En un primer instante pareció que Kyo Ignoraría la pregunta, pero finalmente dijo:

— Los Fiia no tienen memoria para el temor, Olhor. ¿Para qué? Hemos elegido. La noche, las cuevas y las espadas de metal se las hemos dejado a los gredosos cuando nuestro camino se apartó del de ellos y escogimos los verdes valles, la luz del sol, el cuenco de madera. Y por eso somos una media-raza. Y hemos olvidado, ¡hemos olvidado mucho! — Más que en ocasiones anteriores, aquella noche la voz del Fian era firme, urgente, y resonaba clara entre el rumor del arroyo que corría debajo de ellos y entre el ruido de los saltos de agua al fondo del desfiladero —. En cada día de viaje hacia el sur he cabalgado por los relatos que mi gente aprende en la niñez, en los valles de Angien. Y he hallado que todos esos relatos eran verdaderos. Los pequeños devoradores de palabras, los Kiemhrir, poblaban las canciones que nos hemos transmitido de mente en mente; pero no los alados. Los amigos, pero no los enemigos. La luz del sol, no la oscuridad. Y yo soy compañero de Olhor, quien marcha hacia el sur, hacia la leyenda, sin llevar espada. He cabalgado con Olhor, que busca oír la voz de su enemigo, que ha viajado a través de la gran oscuridad, que ha visto el mundo suspendido como una piedra azul en la oscuridad. Sólo soy una media-persona. No puedo ir más allá de las colinas. ¡No iré a los lugares elevados contigo, Olhor!

El etnólogo apoyó su mano con delicadeza sobre el hombro de Kyo. El Fian quedó en silencio. Permanecieron allí, sentados, escuchando el sonido del arroyuelo, la caída de agua en la noche, viendo el brillo gris de las estrellas sobre la corriente, bajo ráfagas arremolinadas de polen, en el helado frío de las montañas del sur.

Al día siguiente, durante el vuelo, vieron por dos veces, hacia el este, las cúpulas y las calles radiales de ciudades-colmena. Esa noche montaron doble guardia; a la noche siguiente ya se hallaban muy arriba, en las colinas; una lluvia fría los azotó durante toda la noche y durante el vuelo del día siguiente. Cuando las nubes de lluvia se abrieron, había montañas dominando las colinas, a ambos lados. Otra noche de inquieta guardia y fría los sorprendió en una elevación, entre las ruinas de una torre antigua. A la mañana siguiente, temprano, atravesaron un desfiladero que los condujo hacia la luz del sol y a un valle amplio que se extendía hacia el sur, en medio de cordones montañosos, alejados en la bruma.

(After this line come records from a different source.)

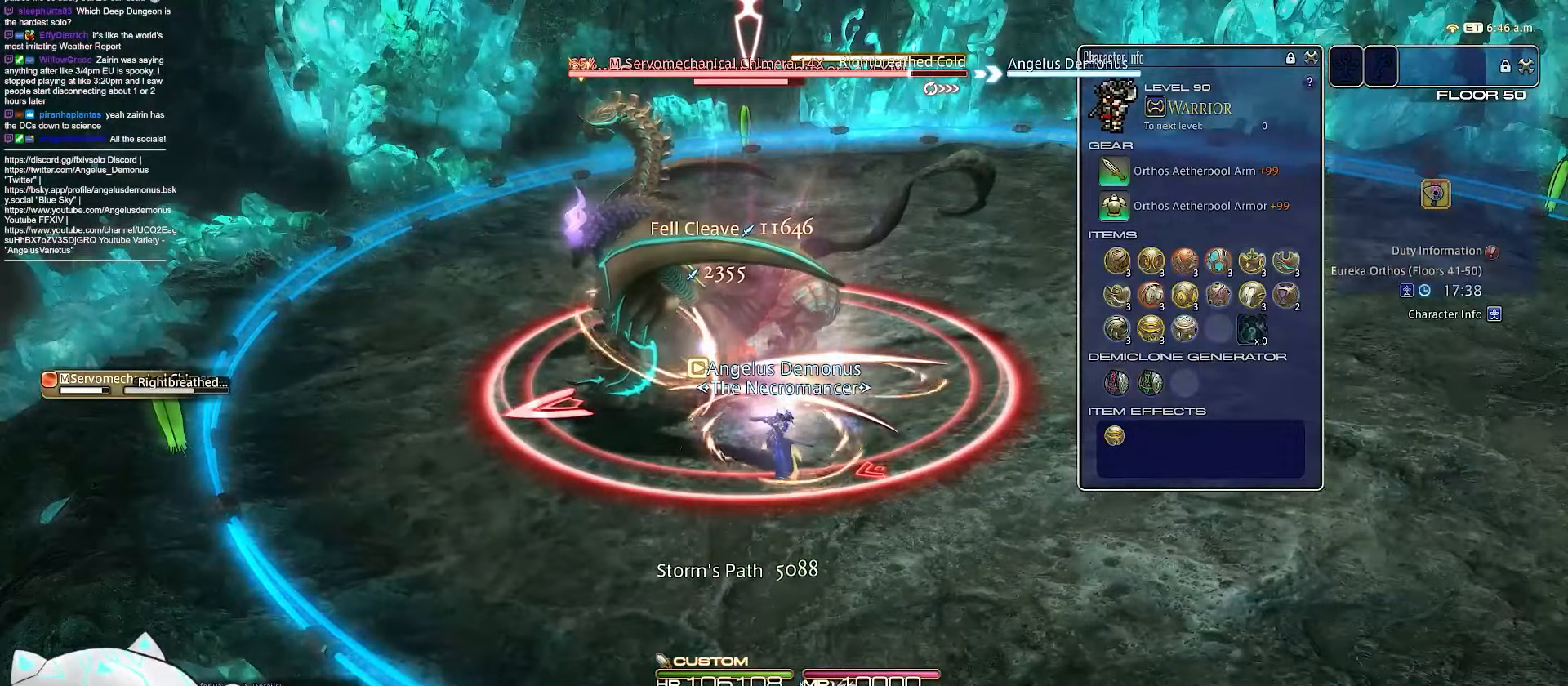
{"keys": ["return"], "events": []}
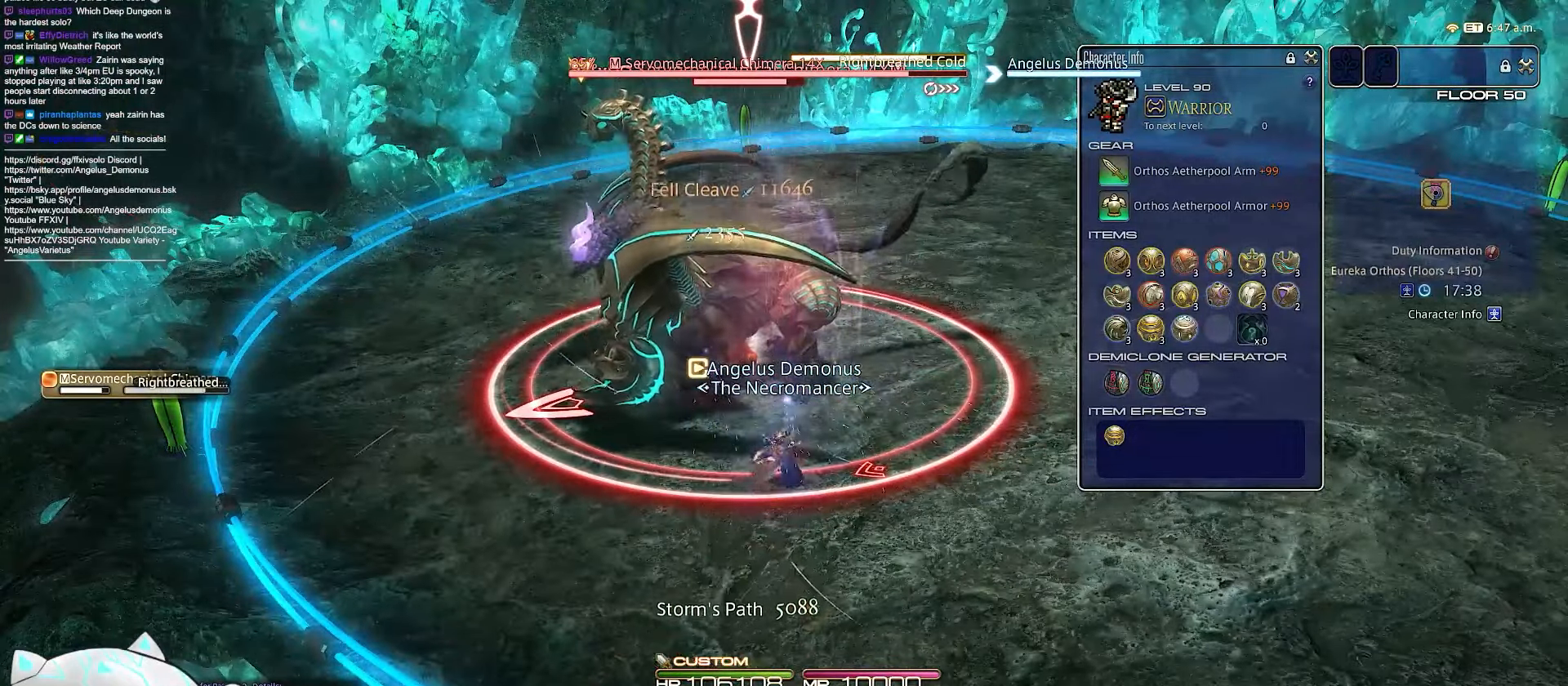
{"keys": [], "events": [[67, "return", "up"]]}
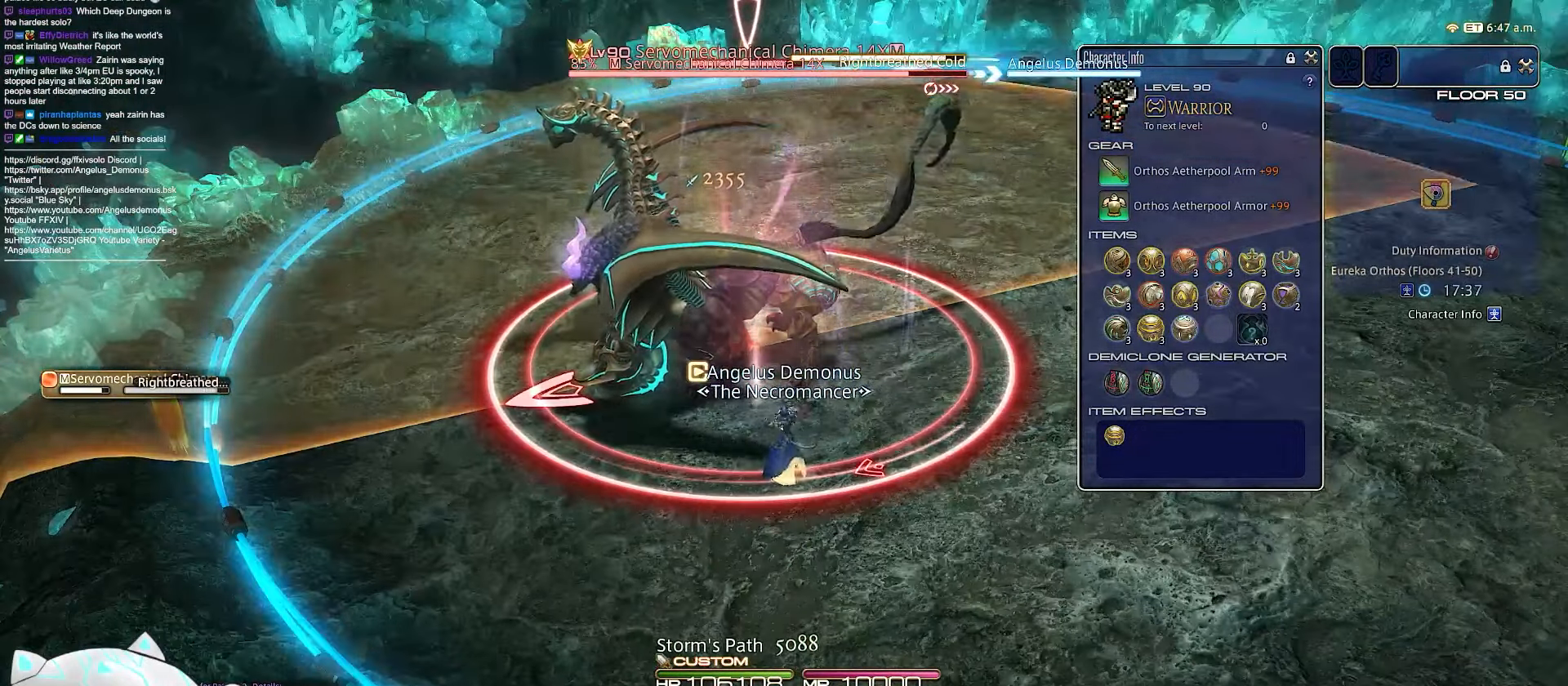
{"keys": ["1"], "events": [[183, "1", "down"]]}
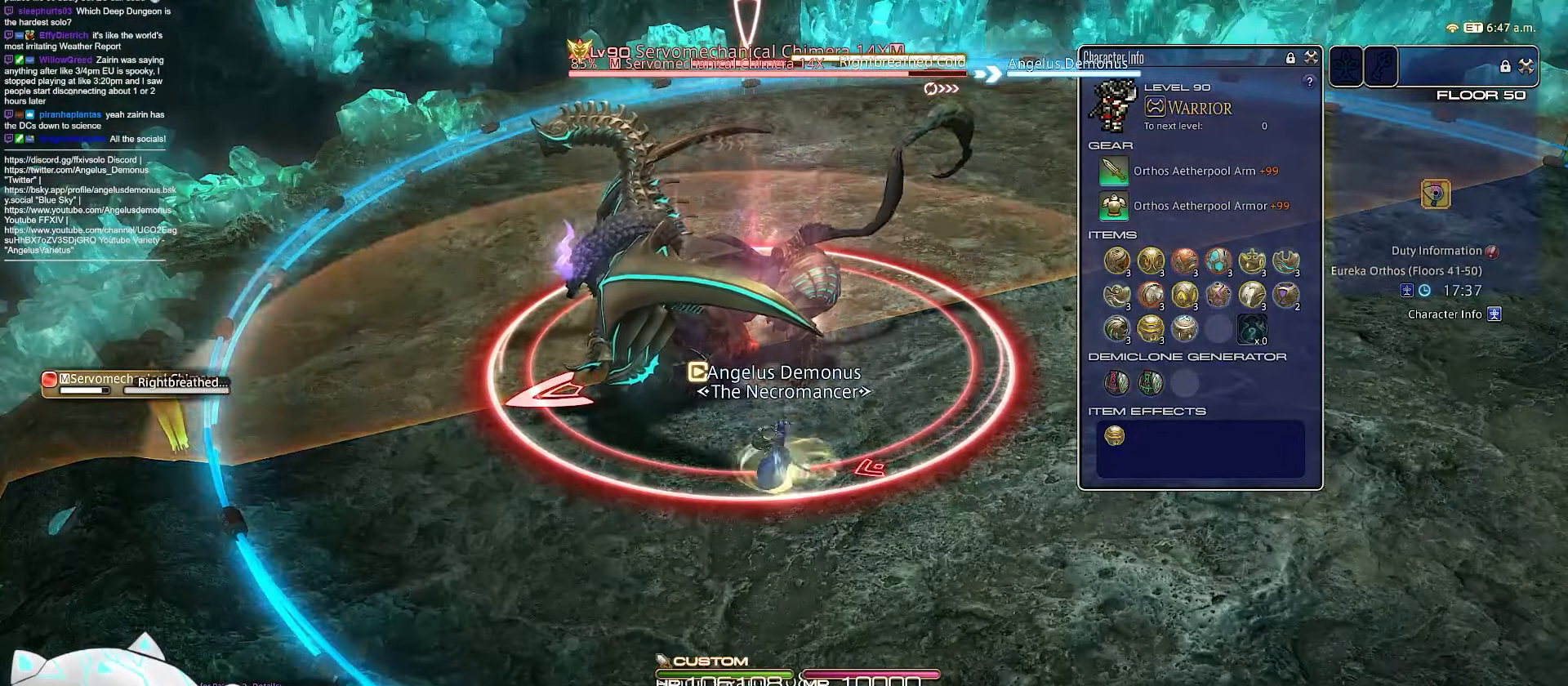
{"keys": ["1"], "events": []}
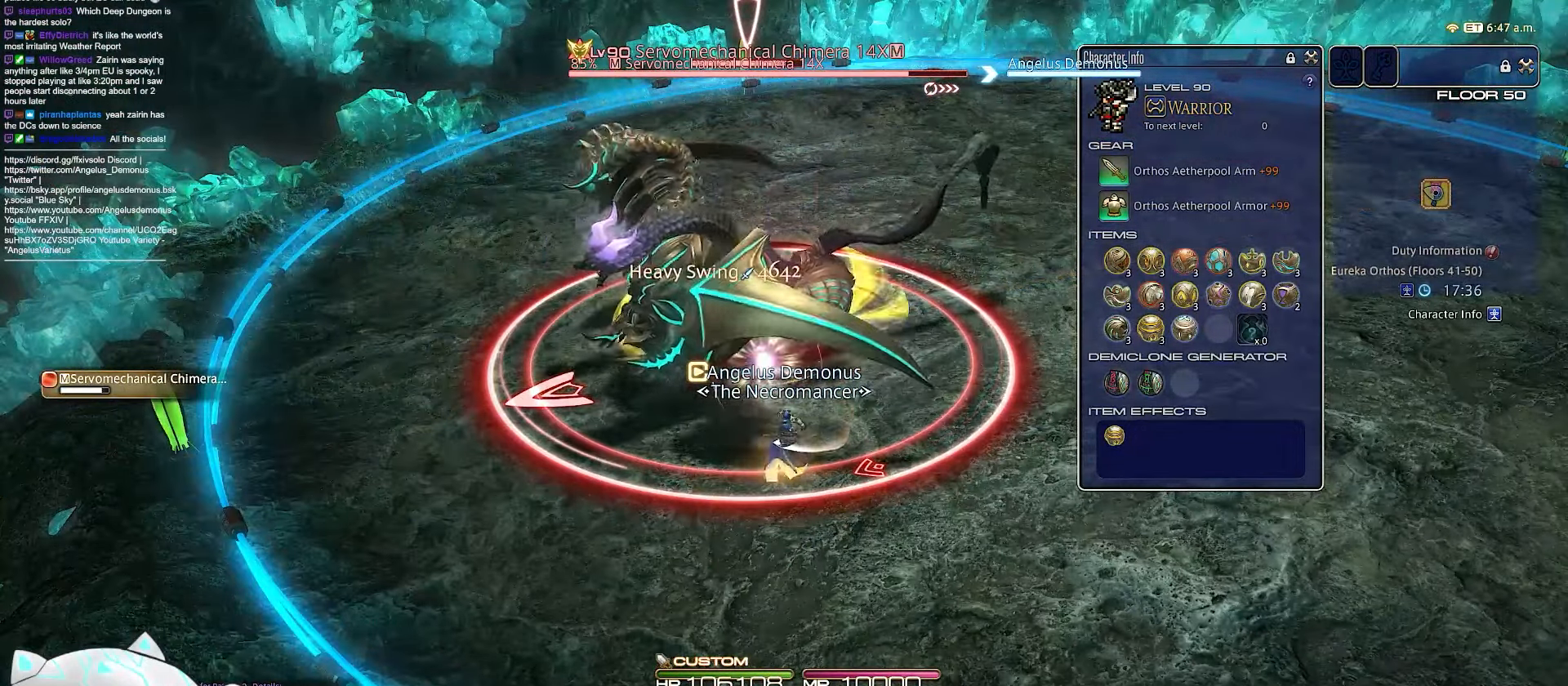
{"keys": [], "events": [[333, "1", "up"]]}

A su derecha ahora, mientras volaban sobre el valle, como si fuese una verde carretera, se erguían los picos elevados en hileras remotas y sombrías. El viento era penetrante y dorado y las monturas se deslizaban en él como hojas a la luz del sol. Sobre la verde concavidad aterciopelado, por debajo de ellos, en la que parecían esmaltados pequeños grupos de arbustos y algunos bosquecillos, flotaba un velo estrecho y gris. La montura de Mogien giró en el instante en que Kyo señaló hacia abajo y, en el viento dorado, descendieron hacia la aldea extendida entre una colina y un arroyo, bañada por el sol, con sus pequeñas chimeneas arrojando humo. Un rebaño pastaba en los alcores cercanos. En el centro del irregular círculo de casas, todas abiertas, con grandes ventanas y patios soleados, se alzaban cinco árboles altos; junto a ellos tocaron tierra los viajeros, y los Fiia les salieron al encuentro, tímidos y sonrientes. Aquellos aldeanos casi no hablaban Lengua Común y, lo que es más, casi no tenían costumbre de hablar en voz alta. Pero, con todo, fue como un regreso al hogar penetrar en sus casas aireadas, comer en cuencos de madera pulida, refugiarse por una noche de la intemperie en aquella gozosa hospitalidad. Un Pueblo extraño, tangencial, gracioso, evasivo: media-raza había llamado Kyo a su propia gente. Pero era evidente que Kyo no era ya uno más entre ellos; aunque con las ropas que le habían dado se movía y gesticulaba como los aldeanos, en todo momento sobresalía por completo de entre ellos. ¿Sería porque como extranjero no podía dialogar en la mente con libertad, o quizá porque, tras su relación con Rocannon, había cambiado, se había convertido en un ser distinto, más solitario, doliente y completo?